Читаем Марьина роща полностью

— Он полоумный какой-то. Вырвался, обругал меня и убежал. Я кричу: «Иван Гаврилыч, погодите, я по-хорошему…». Обернулся, кулаком погрозил.

— И не надо, — твердо сказала Настасья Ивановна. — Сам он волк и других за волков считает.

Рассказали о встрече на фабрике. Работницы посмеялись над Марфушей:

— Нюни распустила.

А ночью загорелся деревянный фабричный склад. Пожар был небольшой, его быстро погасили. Милиция обследовала, следов поджога не нашла: ни керосина, ничего такого, — но насчет появления бывшего хозяина приняла во внимание. Больше Ивана Гавриловича Кротова в роще не видели.

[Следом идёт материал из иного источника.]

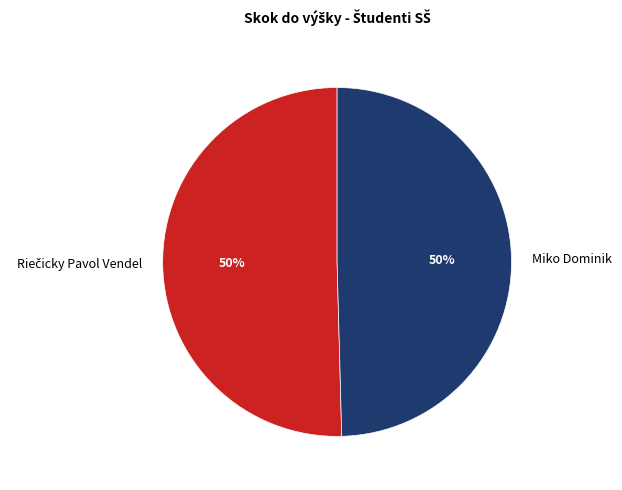

Is it true that Miko Dominik is 42% of the pie?

False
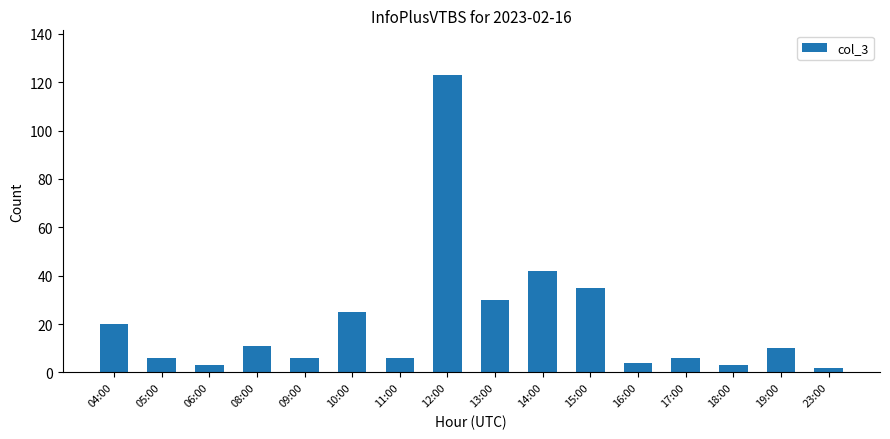

The value at 13:00 is 30. True or false?

True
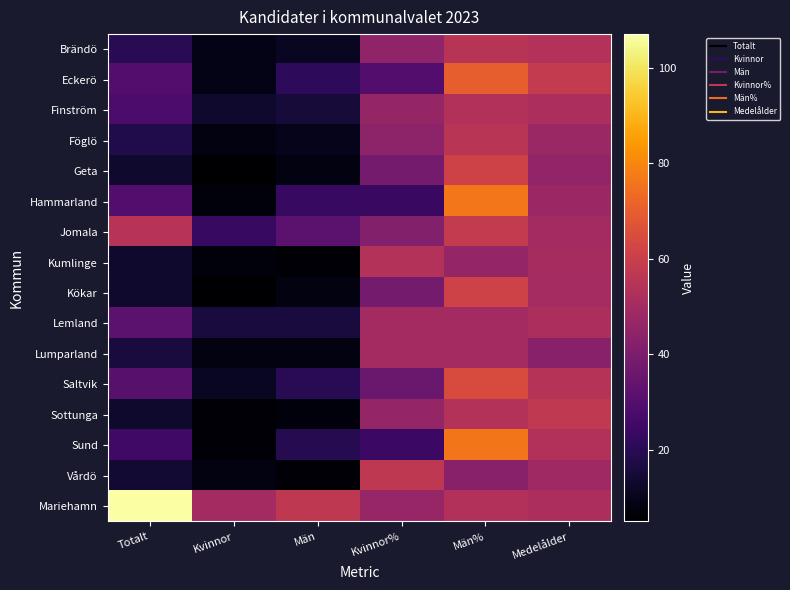

Between Kvinnor and Medelålder, which is larger?

Medelålder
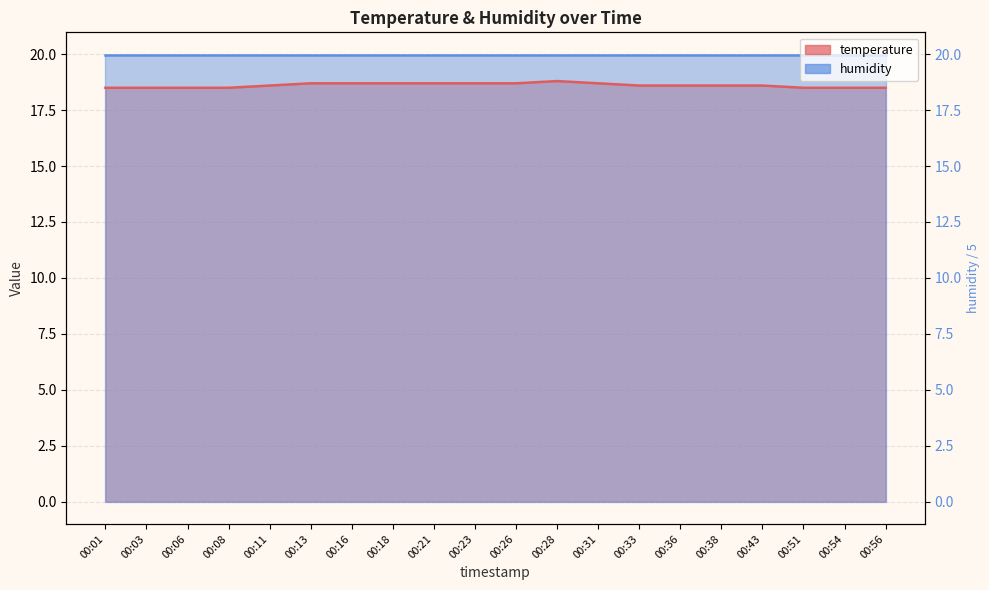

What is the value of the 6th point from the left?

18.7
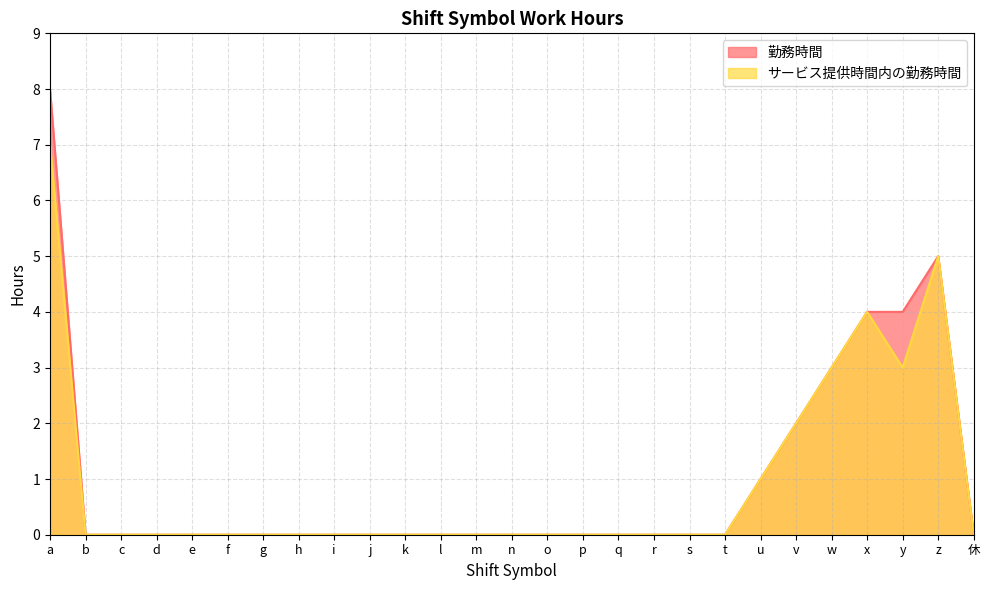

Reading left to right, transcribe all the data shown in this chart.

勤務時間: 8	0	0	0	0	0	0	0	0	0	0	0	0	0	0	0	0	0	0	0	1	2	3	4	4	5	0
サービス提供時間内の勤務時間: 7	0	0	0	0	0	0	0	0	0	0	0	0	0	0	0	0	0	0	0	1	2	3	4	3	5	0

Волна переименований улиц широко захватила и Марьину рощу. Александровская улица стала Октябрьской, Александровская площадь — площадью Борьбы, Царская ветка за линией — Веткиной улицей, Филаретовская, где завод Густава Листа, — Складочной, 2-я улица— улицей Злобина, Старое шоссе — Старомарьинским, Панин луг в Останкине— Кашенкиным лугом, Неглинные переулки на Бахметьевской — Вышеславцевыми. Мещанской слободе вернули старое название — Марьина деревня, Брестский проезд стал Боркиным, а Миусский — Скворечным. Екатерининская площадь была переименована в площадь Коммуны, и на правом флигеле института (ныне смыкается с гостиницей ЦДСА) установили большую доску с надписью: «Я вижу всюду заговор богачей, ищущих своей собственной выгоды под именем и предлогом блага».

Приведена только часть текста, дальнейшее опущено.